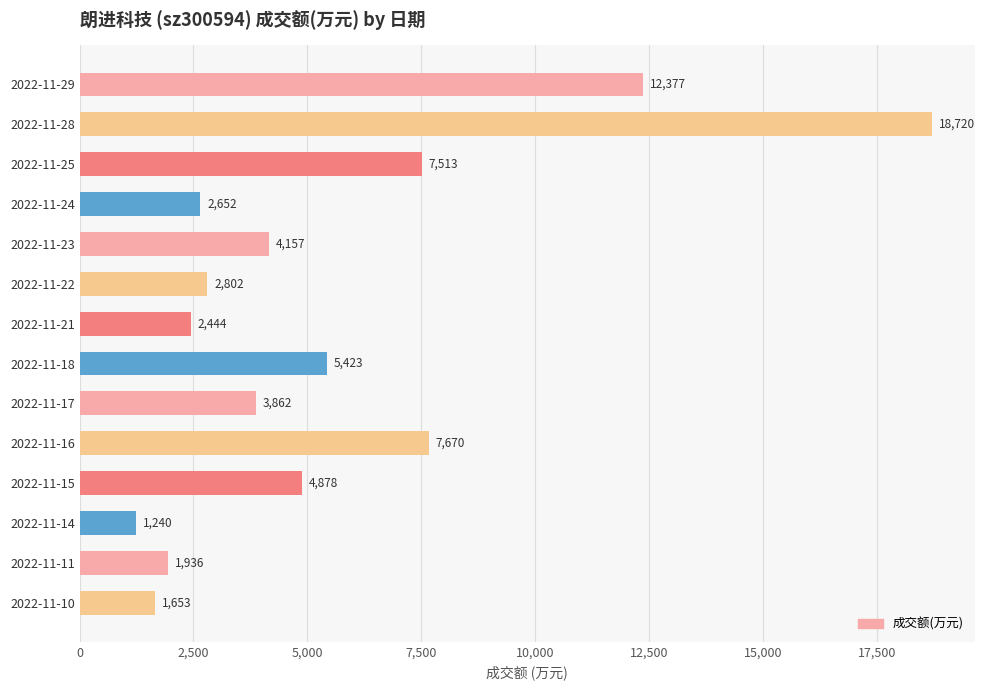

What is the value of the 7th bar from the top?

2444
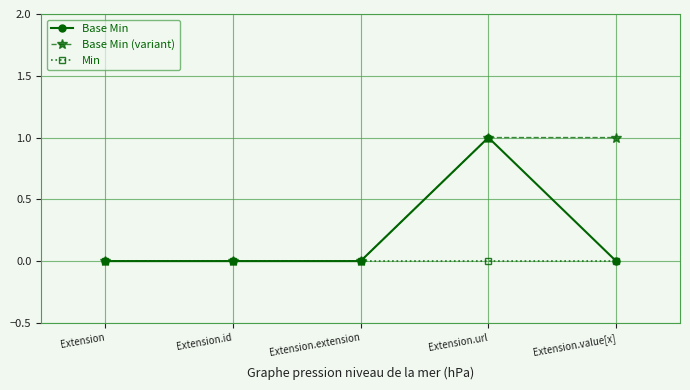

True or false: Base Min has more than 0 interior local peaks.

True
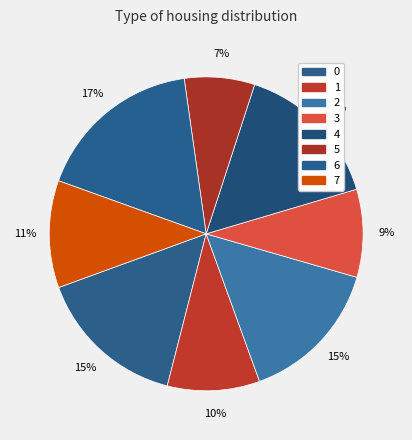

The 6 slice represents 8% of the pie. True or false?

False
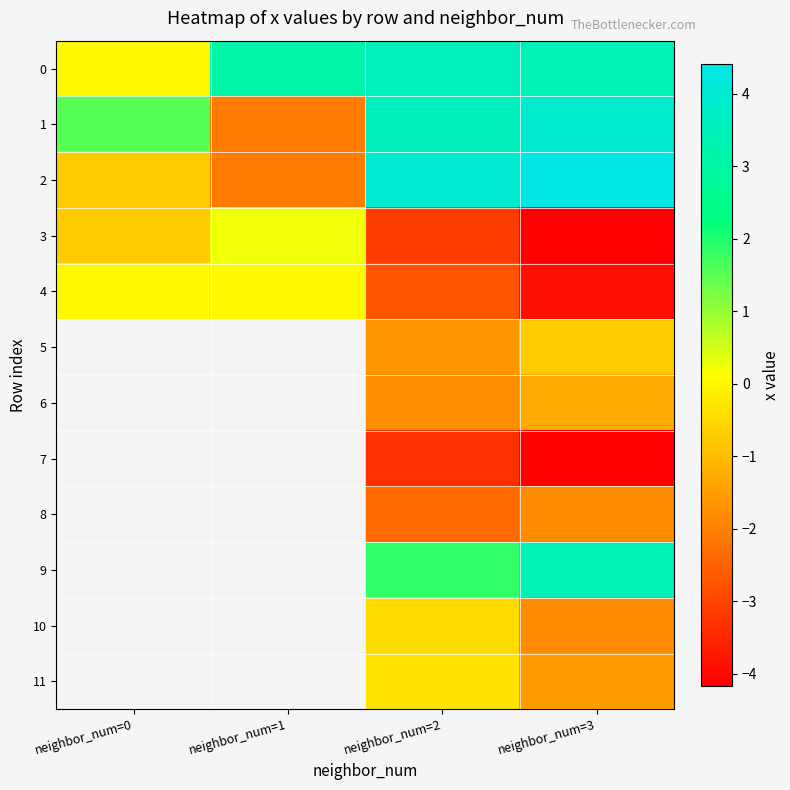

At which category does the chart reach its peak across all series?

neighbor_num=3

• Task brief:
Write out every record above word for word, but leave out the pictures.

• Result:
What is the value of the 7th bar from the top?

2444

True or false: Base Min has more than 0 interior local peaks.

True

The 6 slice represents 8% of the pie. True or false?

False

At which category does the chart reach its peak across all series?

neighbor_num=3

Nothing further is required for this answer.